The locus of power has moved from those doing the selling to those doing the buying. No longer do sellers have the information needed to make a purchase decision that they can dole out to potential customers in any way that best suits their sales strategies. Now, in most cases, a seller does not know of a buyers interest in a market until their decision is made, or almost made. In these circumstances, getting on customers radar early is essential as a means to be on the short list, which offers the opportunity to at least have a conversation.
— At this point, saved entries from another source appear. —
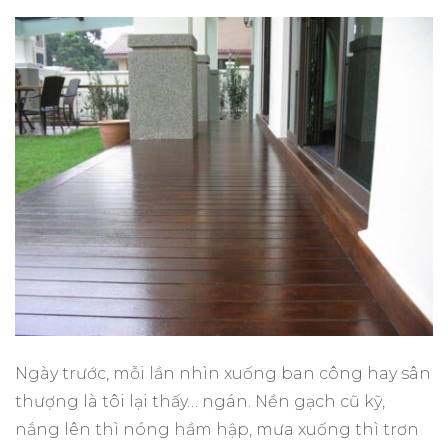
Ngày trước, mỗi lần nhìn xuống ban công hay sân
thượng là tôi lại thấy… ngán. Nền gạch cũ kỹ,
nắng lên thì nóng hầm hập, mưa xuống thì trơn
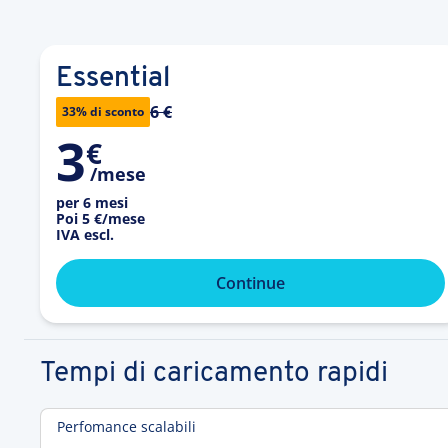
Essential
6 €
33% di sconto
3
€
/mese
per 6 mesi
Poi
5 €
/mese
IVA escl.
Continue
Tempi di caricamento rapidi
Perfomance scalabili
Brands are no longer the authorities they once were, that role has been taken by individuals who have managed to build a profile, usually digitally, that attracts attention and offers credibility. There are however some exceptions, and these exceptions are mostly brands that have emerged in the C21

Buyer journey.

The journey of  a buyer is a minefield. Back in the old days, last century, it was pretty simple, there were few choices realistically available, mostly serviced  from the local area, and the sellers had the power. Now  there are a huge range of choices, and often confronted by the range consumers either filter out all but the very few, or decide not to decide, becoming hypnotised by the array of choice, with all the competing claims. Therefore, the first battle is the one for attention. In this situation, you would think that brands have a real role to play, but largely, that hole remains to be filled, which will be I believe the challenge for the 21st century marketer.

Big data oxymoron.

The oxymoron of big data is coming. We have all  this data sourced from an array of places, and cobbled together by algorithms to give us insights and detail never dreamed of just a few years ago. However, big data is all really about going to the level of the individual, so it is in some ways, small data. Market segmentation is moving from broad demographic descriptors that had little to do with actual behaviour, to a segment of one. The implications of this are profound, in that customers can choose to do business not just on an ‘algorithmic’ basis, but on a personal one as well.
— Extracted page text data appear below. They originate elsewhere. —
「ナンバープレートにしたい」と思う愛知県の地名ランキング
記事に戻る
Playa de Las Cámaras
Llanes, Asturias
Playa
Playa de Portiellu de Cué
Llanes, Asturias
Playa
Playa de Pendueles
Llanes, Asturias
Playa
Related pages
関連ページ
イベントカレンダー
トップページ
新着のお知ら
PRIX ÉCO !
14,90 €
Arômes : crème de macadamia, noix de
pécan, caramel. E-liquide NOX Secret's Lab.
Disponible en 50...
Marketing is data driven: with a twist.

Marketing used to be all about people, emotion, supposition, instinct, and experience, mixed with often lethal doses of bullshit. Suddenly all the imformation we marketers had ever dreamed of turned up on our desks as data, and we dove in trying to become data nerds, a role entirely unsuited to most, so the new shiny thing, the tools, became the obsession, rather than the insights that the tools could  deliver. The pendulum swung too far, and it is still swinging, but in my assessment, the pace of  the swing is slowing, and slowly the realisation will again emerge that people really do matter, and you cannot learn that from data, you have to go out to where the people are, and actually talk to them, face to face, one to one, to get a grasp of the humanity behind all  the data.,

Marketers in the C-Suite.

Marketers have never been held in high esteem by the ‘C-Suite’  as the Americans love to call it. To a significant extend to my mind this is for two reasons: first, marketers have not often been the smartest people in the room, as measured by the normal things that are all about the optimisation and continuation of the status quo, they have been flaky. Second, they are the future tellers, talking and speculating about what might happen, and then having a number of bets on the table depending on the variables that show up, so holding marketers to a data driven world has been hard. By contrast, the other functions in the c-suite are all about what has happened, the past, so it is relatively easier to produce hard facts and data to describe it. This difference makes the marketers look by contrast they are having each way bets, and perhaps do not know what they are doing, and neither is healthy.  This has to change, and I believe the change is starting, as what has happened is an increasingly bad indicator of what will happen, and it is the informed, creative but analytically capable flakey ones who can demonstrate value are usually best placed to place the bets on the future.

There are several items above that will generate discussion, which I look forward to hearing.